On Behalf of | Jan 4, 2021 | Divorce

Having plenty of time with the kids is usually the top priority for parents considering a divorce. Most of the time, the Tennessee family courts will do their best to include both parents in the parenting plan for the family and protect both parental relationships.

The average family can expect that they will have a shared parenting arrangement after divorce. However, for a small number of divorcing parents, sole custody is the best and safest option after a divorce. If you worry about how your ex will parent, you may need to consider whether sole custody might actually be the better option for your family.

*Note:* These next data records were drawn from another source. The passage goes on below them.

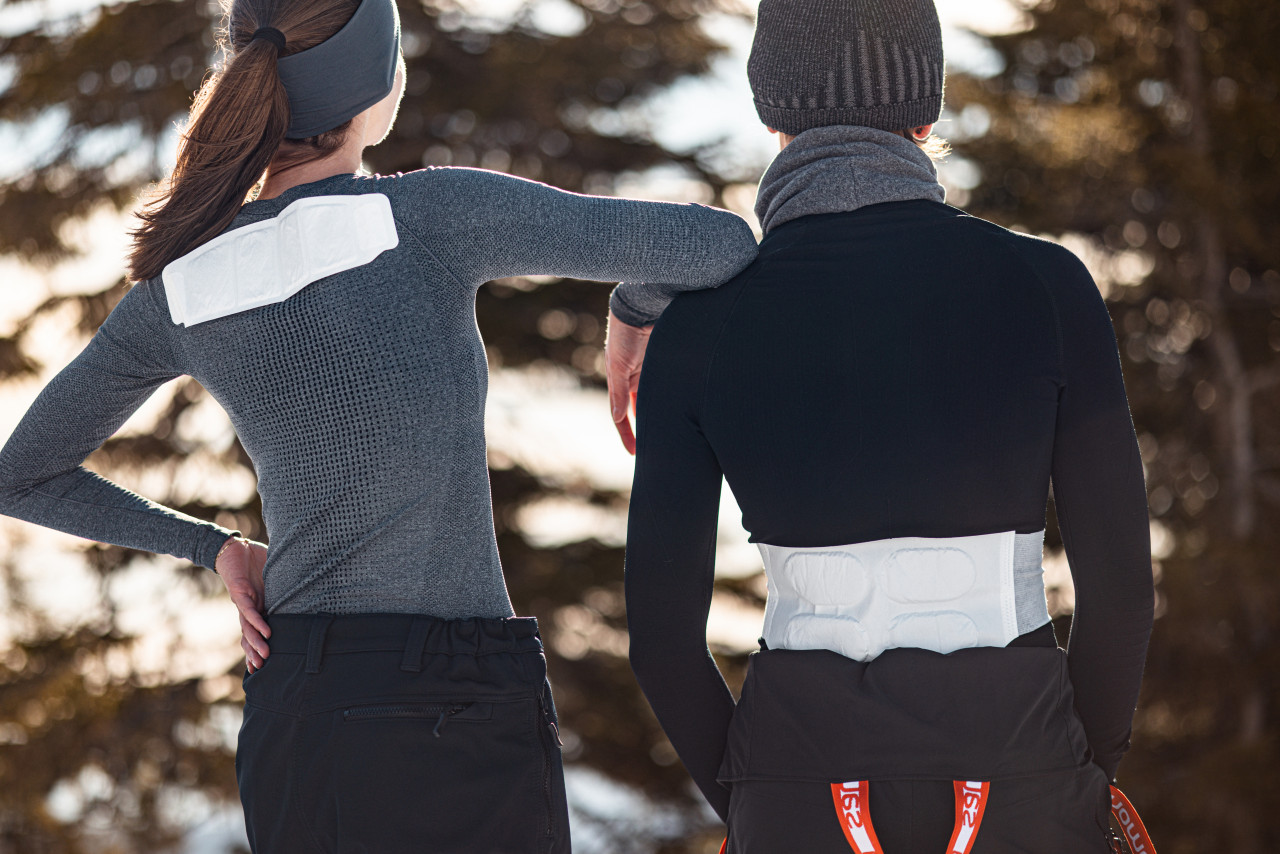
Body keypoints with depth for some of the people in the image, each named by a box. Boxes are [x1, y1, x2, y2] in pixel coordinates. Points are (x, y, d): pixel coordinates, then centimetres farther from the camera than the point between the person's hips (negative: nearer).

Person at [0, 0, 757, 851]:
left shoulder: (175, 292, 3)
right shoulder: (432, 215, -12)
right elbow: (720, 243, -11)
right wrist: (637, 306, 11)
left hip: (293, 721, 5)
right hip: (454, 729, -5)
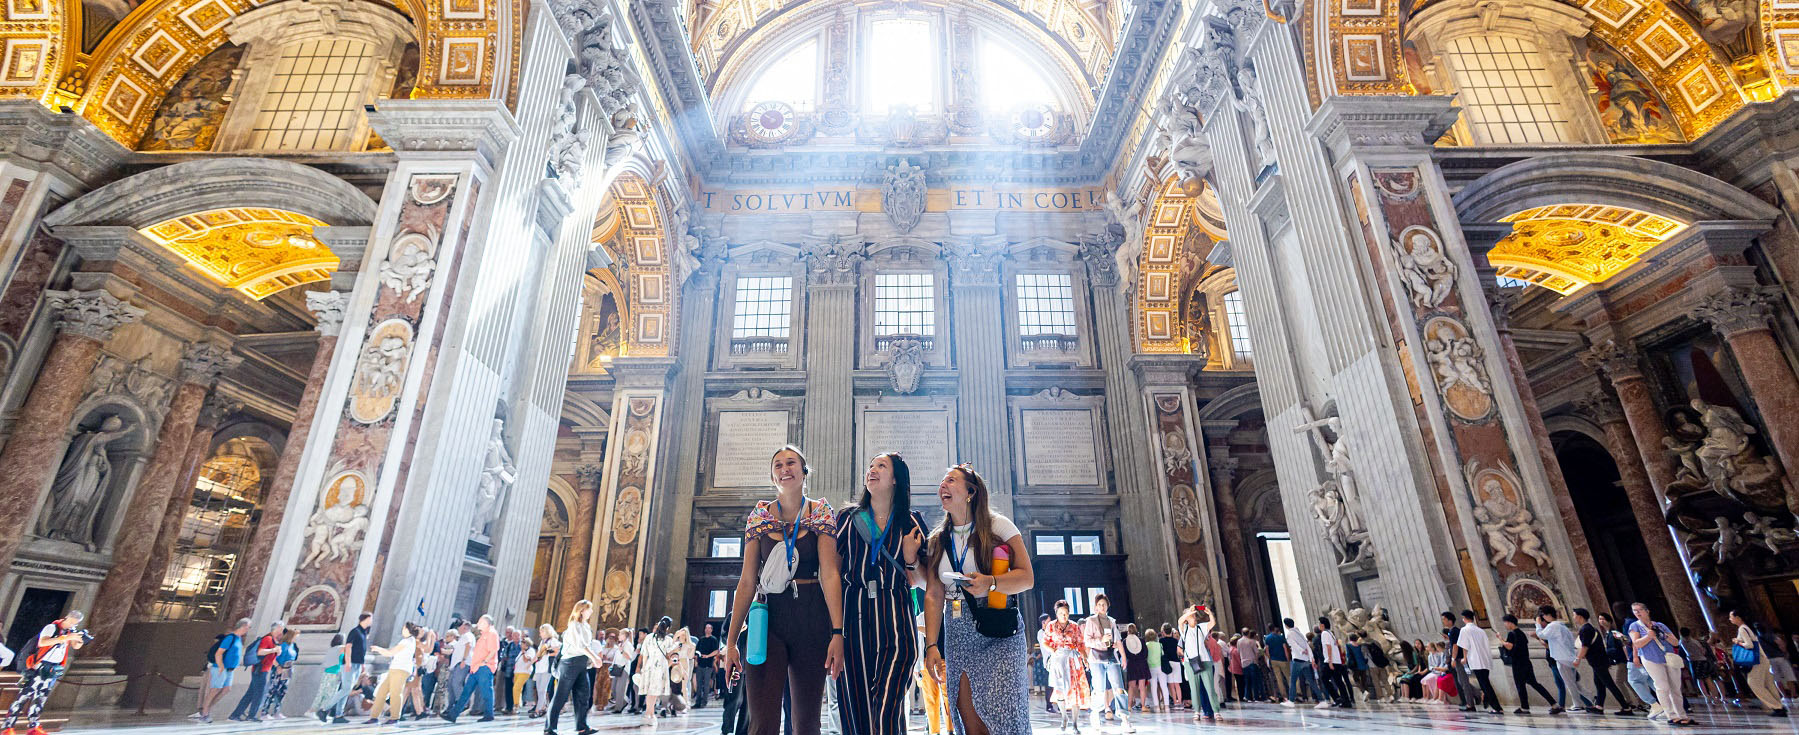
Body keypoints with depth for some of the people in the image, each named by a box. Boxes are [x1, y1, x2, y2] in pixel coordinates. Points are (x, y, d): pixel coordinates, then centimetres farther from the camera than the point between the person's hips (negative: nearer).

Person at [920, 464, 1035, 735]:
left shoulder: (998, 525, -3)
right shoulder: (938, 540, 11)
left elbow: (1027, 578, -6)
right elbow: (934, 596, 6)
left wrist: (991, 583, -24)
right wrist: (932, 645, -2)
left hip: (999, 634, -4)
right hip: (958, 639, 4)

You need to have justification for seeking sole custody

Disagreements about parenting style or anger over an extramarital affair are not going to be compelling reasons to grant full custody to one parent in the eyes of the courts. The courts generally assume that joint custody will be in the best interests of the child.

However, a history of abuse, an inability to provide care or a pattern of neglect might justify giving one parent full custody during a divorce. In some cases, a request for sole custody can move forward with little contention because the other parent doesn’t assert their rights or ask for shared custody.

If your ex wants parenting time, you will need some kind of evidence to convince the courts that your request for sole custody is reasonable and in the best interests of the children.

What kind of documentation can help you gain sole custody?

If your ex has a history of violent abuse, a police report, medical records or even photographs of injuries, these can all help substantiate your claim. If you never needed to seek medical treatment or were too afraid to call the police, statements by neighbors, therapists and others with insight into your family circumstances can also help validate allegations about your spouse’s dangerous behavior.

In cases involving addiction and neglect, it may be harder to prove how someone behaves while under the influence of their drug of choice than it is to show the courts that there is a history of substance abuse. The details of your situation will influence the best strategy for protecting your children. Still, the sooner you start planning, the more time you’ll have to build a compelling case.